> **SELECTED TEXT**:
******************************

Karin Kallmaker Sisters of the Pen

Go Set a Watchman

The trending hashtag was #atticusracist. I’ve felt very alone wondering why it wasn’t #scoutreturns. Plenty has already been written and argued about whether Harper Lee’s new novel, Go Set a Watchman, should have even been published, whether she was elder-abused into publishing it and whether it damages the legacy of To Kill a Mockingbird.

I hadn’t even been trying to follow the debate and have nevertheless read excerpts of blogs, Facebook posts, Tweets and in some cases entire critical articles I couldn’t resist because I was definitely having a reaction to the reactions.

I want to be clear – I have only read the first chapter, just like most people making social media types of posts like this one. It is definitely on my list to read.

The general plot summary: A twenty-something Southerner returns home from college to find that heroes of the past are flawed, and life more nuanced than the child ever noticed. Among these discoveries is that loved ones hold views the narrator finds repugnant, forcing a reassessment of the past. This is the classic plot of hundreds of books acclaimed for insight into culture and history, and the reflections of the narrator on important topics like class, race and gender.

Where’s Scout?

******************************

(Item enumeration records)
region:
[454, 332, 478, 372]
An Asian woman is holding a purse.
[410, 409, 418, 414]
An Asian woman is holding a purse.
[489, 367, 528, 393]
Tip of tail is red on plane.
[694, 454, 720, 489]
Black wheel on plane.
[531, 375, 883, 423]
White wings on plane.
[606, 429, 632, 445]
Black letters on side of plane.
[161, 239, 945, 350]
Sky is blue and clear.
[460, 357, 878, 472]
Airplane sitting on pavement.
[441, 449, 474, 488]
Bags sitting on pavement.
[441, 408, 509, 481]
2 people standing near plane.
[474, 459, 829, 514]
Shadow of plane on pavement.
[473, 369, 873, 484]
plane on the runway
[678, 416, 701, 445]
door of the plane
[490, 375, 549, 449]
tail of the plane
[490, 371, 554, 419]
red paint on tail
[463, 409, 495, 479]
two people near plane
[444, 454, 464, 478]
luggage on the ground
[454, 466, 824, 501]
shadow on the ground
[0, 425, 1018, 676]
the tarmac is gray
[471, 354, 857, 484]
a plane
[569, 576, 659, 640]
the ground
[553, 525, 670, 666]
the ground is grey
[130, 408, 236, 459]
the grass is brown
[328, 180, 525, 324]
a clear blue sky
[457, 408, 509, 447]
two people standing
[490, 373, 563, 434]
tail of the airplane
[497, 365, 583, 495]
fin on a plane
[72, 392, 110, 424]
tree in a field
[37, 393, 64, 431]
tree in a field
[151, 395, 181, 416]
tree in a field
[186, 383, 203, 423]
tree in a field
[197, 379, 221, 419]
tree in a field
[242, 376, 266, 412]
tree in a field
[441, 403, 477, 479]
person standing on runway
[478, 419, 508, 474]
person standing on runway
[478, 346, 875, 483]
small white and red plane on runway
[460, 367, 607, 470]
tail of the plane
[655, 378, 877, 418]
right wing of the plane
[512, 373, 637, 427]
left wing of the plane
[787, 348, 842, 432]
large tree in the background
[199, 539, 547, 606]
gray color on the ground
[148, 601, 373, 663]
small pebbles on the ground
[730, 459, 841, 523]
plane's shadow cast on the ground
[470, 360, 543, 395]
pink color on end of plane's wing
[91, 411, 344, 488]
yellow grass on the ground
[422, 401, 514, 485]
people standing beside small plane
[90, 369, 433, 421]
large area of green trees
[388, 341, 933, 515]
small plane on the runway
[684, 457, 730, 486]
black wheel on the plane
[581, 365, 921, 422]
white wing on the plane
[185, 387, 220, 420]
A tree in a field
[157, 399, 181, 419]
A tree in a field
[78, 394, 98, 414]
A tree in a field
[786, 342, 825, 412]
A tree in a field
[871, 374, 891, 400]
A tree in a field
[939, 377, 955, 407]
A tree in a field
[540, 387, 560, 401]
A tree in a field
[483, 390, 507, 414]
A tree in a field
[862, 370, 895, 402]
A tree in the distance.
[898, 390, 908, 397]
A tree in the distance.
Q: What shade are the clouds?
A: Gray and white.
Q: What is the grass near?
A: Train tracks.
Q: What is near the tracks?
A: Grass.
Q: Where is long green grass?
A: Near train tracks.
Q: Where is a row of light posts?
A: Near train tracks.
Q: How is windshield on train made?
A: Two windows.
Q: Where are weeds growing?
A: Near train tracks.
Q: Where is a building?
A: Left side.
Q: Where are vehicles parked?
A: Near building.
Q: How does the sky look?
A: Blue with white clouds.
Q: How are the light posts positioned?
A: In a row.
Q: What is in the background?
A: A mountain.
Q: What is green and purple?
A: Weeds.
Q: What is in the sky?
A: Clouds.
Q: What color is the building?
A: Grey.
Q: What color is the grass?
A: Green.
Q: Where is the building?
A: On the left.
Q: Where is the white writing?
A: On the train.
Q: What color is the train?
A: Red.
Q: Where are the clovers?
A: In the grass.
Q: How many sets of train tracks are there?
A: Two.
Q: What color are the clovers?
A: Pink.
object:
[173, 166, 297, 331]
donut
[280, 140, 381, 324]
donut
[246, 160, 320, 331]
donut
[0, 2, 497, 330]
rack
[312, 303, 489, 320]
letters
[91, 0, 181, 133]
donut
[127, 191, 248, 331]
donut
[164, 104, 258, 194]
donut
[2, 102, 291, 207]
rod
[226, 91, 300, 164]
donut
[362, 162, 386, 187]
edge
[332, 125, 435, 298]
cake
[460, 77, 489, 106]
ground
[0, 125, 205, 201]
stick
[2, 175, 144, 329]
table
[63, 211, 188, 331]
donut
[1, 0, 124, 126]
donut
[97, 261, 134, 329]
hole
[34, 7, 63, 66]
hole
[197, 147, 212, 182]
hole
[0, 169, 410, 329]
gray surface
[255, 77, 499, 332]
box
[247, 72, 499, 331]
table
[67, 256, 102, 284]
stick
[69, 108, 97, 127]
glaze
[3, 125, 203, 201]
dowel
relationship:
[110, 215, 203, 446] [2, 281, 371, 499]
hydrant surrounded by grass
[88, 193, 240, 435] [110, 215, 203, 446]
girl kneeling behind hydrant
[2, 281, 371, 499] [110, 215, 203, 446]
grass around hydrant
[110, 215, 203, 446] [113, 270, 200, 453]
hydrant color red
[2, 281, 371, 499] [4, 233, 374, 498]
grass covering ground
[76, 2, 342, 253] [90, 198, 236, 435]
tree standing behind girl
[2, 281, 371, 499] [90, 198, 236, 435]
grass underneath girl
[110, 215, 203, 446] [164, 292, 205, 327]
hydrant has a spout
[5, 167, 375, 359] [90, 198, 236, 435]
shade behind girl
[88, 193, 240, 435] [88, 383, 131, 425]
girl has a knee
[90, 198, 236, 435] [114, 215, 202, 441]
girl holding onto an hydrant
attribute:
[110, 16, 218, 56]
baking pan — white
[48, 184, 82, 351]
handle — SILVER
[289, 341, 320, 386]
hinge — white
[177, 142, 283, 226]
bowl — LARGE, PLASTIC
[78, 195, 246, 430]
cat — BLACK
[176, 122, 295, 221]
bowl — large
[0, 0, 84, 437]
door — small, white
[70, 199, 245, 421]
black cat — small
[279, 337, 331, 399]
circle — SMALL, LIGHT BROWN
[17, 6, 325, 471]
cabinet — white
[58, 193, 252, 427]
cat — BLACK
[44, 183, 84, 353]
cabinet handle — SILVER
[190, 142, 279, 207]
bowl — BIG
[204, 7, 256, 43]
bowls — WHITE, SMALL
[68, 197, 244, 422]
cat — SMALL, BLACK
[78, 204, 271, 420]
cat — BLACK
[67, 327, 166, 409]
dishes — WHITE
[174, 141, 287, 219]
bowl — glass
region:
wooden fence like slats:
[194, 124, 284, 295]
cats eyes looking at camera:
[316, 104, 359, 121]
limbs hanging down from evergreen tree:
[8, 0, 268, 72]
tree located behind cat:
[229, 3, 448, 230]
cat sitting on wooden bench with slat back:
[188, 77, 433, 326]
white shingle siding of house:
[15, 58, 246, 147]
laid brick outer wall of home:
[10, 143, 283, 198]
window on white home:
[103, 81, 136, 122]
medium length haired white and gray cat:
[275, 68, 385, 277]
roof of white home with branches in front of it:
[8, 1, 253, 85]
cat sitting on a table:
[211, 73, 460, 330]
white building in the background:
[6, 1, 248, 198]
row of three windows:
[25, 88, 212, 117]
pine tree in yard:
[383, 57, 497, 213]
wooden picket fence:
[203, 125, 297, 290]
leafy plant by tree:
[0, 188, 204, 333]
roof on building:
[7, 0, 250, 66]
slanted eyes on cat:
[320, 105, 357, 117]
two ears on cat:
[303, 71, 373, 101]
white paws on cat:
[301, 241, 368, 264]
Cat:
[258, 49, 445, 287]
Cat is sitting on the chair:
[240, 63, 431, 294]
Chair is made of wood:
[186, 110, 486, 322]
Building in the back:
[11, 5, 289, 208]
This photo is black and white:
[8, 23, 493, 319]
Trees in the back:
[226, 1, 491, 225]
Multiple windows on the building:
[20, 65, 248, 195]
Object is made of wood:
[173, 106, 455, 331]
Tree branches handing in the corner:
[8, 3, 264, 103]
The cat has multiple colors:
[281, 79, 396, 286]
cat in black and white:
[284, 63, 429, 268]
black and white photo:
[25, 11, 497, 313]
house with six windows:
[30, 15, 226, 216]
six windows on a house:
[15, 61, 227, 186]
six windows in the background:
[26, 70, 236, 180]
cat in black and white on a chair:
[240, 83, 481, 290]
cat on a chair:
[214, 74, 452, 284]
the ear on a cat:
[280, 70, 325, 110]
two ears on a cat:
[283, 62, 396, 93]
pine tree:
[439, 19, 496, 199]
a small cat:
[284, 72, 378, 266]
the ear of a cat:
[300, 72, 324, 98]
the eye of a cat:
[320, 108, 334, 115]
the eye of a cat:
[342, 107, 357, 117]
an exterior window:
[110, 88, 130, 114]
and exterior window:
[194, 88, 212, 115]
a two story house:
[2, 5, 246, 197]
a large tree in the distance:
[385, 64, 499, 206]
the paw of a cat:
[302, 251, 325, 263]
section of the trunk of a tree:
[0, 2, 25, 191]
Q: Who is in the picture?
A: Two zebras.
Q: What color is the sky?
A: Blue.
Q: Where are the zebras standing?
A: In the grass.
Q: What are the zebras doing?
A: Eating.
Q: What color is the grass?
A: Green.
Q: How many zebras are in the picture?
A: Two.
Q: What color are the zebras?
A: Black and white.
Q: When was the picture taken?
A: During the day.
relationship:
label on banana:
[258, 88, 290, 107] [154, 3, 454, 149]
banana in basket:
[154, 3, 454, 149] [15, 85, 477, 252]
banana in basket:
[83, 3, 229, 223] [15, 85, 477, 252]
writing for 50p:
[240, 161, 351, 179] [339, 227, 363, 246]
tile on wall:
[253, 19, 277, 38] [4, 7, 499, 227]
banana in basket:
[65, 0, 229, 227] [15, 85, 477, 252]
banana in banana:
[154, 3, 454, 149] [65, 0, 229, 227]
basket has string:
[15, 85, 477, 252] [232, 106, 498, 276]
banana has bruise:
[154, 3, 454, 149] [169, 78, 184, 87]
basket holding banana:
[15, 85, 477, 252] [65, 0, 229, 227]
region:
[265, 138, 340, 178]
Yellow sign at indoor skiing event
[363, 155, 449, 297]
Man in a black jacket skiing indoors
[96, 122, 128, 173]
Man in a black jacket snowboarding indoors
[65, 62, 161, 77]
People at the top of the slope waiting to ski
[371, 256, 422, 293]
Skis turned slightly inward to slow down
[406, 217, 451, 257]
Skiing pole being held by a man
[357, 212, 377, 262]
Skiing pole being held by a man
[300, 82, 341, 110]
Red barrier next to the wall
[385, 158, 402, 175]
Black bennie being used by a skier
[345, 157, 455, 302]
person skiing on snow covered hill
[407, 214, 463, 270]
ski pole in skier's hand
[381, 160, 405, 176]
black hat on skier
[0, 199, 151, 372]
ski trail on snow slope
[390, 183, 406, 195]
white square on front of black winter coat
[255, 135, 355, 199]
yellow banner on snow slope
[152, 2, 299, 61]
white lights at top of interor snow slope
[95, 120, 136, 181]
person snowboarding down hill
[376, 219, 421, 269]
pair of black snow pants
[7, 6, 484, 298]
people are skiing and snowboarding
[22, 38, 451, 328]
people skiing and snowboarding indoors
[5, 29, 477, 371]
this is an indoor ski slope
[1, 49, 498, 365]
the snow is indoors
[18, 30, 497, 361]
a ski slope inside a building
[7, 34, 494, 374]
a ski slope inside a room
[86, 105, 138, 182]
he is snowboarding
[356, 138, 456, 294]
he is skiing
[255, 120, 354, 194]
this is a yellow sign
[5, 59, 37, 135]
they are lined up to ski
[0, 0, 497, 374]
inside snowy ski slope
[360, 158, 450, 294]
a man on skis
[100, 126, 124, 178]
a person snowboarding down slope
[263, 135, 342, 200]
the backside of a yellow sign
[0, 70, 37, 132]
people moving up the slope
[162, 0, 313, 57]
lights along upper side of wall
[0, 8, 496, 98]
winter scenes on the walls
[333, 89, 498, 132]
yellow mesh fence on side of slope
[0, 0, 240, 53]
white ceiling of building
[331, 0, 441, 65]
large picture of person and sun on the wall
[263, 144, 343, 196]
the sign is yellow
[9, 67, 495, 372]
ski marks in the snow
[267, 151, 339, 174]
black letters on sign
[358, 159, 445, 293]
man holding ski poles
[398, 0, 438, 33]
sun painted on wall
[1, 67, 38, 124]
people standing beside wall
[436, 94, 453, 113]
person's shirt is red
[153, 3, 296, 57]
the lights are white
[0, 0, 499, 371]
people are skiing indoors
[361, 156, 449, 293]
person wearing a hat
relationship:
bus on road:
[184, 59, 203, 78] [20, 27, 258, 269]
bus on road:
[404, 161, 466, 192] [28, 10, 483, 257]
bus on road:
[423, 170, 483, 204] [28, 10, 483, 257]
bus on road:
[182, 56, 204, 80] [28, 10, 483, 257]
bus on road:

******************************

> **BRIEF 1**:
According to the blog post on Go Set a Watchman, which hashtag was trending?
> **BRIEF 2**:
Identify each line of the records that contains the word "Where", treating uppercase and lowercase as different.
The blog post and the records have nothing to do with each other.

> **TASK ANSWER 1**:
#atticusracist

> **TASK ANSWER 2**:
Q: Where is long green grass?
Q: Where is a row of light posts?
Q: Where are weeds growing?
Q: Where is a building?
Q: Where are vehicles parked?
Q: Where is the building?
Q: Where is the white writing?
Q: Where are the clovers?
Q: Where are the zebras standing?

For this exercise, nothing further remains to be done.